=== Stored data ===

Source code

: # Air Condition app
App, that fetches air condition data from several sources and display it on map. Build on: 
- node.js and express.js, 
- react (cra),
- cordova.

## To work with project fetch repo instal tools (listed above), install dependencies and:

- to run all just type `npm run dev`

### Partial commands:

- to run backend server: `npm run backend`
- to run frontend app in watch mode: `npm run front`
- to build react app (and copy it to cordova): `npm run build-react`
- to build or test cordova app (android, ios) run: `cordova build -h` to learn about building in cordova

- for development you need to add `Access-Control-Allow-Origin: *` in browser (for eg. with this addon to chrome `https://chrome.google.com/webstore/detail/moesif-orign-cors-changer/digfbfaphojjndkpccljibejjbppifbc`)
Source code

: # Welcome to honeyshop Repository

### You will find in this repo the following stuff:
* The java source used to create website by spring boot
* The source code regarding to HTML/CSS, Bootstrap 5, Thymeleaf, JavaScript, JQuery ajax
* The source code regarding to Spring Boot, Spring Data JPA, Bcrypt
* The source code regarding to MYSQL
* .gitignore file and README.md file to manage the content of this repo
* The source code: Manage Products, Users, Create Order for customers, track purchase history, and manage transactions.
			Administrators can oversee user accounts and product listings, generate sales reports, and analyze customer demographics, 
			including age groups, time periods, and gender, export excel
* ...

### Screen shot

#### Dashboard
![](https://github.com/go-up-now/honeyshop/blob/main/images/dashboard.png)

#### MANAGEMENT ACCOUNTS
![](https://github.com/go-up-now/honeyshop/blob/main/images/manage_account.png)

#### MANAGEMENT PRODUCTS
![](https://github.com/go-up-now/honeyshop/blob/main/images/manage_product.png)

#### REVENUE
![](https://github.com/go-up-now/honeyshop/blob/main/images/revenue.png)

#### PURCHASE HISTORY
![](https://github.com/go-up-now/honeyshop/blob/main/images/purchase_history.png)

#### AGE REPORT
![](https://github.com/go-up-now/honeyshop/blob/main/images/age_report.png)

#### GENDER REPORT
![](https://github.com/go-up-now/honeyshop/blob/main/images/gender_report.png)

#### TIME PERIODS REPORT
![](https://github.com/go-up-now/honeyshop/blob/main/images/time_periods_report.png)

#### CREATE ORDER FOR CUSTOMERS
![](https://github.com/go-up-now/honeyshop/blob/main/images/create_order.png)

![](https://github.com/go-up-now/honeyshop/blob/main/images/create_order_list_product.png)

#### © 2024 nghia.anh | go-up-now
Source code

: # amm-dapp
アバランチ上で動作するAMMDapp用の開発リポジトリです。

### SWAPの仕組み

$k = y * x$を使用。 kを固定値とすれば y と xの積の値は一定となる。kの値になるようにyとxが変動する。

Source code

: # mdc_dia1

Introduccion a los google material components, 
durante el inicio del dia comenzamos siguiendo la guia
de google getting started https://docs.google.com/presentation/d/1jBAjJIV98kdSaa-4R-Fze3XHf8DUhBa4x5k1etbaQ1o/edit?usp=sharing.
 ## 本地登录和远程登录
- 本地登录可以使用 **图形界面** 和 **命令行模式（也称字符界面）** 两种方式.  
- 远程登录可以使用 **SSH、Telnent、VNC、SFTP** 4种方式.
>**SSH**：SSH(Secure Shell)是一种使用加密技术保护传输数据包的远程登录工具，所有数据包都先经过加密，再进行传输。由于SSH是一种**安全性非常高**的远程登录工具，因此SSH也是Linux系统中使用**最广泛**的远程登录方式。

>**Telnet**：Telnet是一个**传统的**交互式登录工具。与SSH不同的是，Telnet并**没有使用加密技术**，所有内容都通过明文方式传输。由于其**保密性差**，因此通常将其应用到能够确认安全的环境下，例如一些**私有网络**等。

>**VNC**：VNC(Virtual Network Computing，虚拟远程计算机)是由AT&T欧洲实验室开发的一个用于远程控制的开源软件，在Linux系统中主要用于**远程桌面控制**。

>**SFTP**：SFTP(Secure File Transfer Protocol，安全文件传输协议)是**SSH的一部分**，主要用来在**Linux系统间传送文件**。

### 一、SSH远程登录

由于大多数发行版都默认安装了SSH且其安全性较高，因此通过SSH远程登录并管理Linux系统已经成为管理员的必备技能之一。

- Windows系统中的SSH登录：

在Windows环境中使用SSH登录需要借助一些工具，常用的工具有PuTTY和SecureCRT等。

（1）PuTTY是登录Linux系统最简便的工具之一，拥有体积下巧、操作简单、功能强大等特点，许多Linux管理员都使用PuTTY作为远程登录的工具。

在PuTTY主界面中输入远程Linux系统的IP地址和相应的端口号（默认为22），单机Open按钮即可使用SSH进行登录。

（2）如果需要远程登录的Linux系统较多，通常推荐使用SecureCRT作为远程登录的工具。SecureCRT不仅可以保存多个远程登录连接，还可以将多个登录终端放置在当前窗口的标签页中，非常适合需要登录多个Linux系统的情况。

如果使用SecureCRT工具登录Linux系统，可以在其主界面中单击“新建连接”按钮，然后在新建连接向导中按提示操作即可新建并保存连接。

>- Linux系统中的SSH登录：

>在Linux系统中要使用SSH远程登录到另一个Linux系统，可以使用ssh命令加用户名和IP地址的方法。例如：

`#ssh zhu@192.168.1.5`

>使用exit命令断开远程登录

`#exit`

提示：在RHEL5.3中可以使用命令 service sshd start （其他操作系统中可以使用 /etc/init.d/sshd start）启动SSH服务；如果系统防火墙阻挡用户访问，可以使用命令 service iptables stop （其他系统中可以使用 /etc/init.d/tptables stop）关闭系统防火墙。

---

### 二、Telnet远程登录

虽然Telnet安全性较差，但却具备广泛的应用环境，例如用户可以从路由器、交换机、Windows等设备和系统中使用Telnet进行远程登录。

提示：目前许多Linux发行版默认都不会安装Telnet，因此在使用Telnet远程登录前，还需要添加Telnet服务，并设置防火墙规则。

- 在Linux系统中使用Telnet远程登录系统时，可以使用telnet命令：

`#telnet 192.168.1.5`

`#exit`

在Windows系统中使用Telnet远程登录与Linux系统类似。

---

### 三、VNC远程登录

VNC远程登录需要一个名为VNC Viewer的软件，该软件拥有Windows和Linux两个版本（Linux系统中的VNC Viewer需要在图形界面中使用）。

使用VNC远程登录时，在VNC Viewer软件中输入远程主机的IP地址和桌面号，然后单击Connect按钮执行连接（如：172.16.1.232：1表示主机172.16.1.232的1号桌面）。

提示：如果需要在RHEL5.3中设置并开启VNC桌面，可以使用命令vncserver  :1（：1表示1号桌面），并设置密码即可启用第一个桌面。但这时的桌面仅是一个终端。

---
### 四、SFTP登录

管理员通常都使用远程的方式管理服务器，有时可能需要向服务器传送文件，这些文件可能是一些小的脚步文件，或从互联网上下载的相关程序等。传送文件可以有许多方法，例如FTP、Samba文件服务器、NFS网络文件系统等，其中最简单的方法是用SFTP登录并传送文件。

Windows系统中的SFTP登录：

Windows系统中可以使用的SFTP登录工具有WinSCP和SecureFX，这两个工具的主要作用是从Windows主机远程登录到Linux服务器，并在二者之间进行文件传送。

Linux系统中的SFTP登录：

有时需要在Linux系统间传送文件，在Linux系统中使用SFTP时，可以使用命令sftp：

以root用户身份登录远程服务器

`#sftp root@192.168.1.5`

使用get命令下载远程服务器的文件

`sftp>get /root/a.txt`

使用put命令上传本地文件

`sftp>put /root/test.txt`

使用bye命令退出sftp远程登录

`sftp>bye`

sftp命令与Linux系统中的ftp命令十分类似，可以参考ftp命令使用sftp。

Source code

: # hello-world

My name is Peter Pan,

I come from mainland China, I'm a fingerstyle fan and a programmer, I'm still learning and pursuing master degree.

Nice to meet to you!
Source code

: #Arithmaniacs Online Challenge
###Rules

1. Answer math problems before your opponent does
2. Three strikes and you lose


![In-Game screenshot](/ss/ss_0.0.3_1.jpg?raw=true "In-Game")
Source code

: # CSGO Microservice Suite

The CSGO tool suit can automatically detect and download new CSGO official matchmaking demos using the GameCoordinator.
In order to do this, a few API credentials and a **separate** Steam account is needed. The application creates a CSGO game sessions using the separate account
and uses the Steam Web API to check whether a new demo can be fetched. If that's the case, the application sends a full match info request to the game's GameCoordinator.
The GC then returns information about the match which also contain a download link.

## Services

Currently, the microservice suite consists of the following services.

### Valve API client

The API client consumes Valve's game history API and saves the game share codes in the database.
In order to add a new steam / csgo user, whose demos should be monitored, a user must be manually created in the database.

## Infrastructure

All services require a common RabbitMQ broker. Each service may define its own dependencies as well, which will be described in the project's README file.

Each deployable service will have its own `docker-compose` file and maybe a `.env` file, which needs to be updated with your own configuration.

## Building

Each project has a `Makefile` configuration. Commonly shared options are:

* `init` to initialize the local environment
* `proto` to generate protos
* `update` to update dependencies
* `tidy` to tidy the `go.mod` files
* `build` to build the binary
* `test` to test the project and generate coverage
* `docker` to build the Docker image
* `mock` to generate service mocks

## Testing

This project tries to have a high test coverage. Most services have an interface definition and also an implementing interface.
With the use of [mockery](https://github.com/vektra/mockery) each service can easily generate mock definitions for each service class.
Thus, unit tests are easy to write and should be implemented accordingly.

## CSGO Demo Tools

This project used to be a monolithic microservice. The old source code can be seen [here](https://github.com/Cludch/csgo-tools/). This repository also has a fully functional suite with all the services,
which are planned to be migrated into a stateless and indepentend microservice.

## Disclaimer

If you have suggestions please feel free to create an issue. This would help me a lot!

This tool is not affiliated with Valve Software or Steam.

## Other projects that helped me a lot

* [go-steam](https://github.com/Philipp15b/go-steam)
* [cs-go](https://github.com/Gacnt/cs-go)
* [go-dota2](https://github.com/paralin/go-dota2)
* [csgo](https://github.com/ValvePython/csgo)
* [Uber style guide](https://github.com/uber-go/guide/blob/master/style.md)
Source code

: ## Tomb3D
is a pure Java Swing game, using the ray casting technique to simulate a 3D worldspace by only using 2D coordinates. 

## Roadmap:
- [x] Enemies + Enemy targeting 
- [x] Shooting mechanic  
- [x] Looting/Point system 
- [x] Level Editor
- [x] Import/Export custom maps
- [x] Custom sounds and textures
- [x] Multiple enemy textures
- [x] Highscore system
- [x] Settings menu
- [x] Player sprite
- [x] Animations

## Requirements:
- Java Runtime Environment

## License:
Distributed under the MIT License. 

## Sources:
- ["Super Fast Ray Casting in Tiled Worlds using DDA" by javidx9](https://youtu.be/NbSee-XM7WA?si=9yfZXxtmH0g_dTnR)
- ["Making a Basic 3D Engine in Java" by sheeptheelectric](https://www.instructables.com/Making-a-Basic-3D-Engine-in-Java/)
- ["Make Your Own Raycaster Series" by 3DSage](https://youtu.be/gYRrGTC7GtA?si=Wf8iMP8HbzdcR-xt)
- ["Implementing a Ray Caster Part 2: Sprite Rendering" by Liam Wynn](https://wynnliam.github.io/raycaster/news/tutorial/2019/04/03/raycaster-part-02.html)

===

Extract from the records above the lines from the one containing "Currently, the microservice" to the one containing "The API client", both lines included, exactly as they appear and with nothing else.

Currently, the microservice suite consists of the following services.

### Valve API client

The API client consumes Valve's game history API and saves the game share codes in the database.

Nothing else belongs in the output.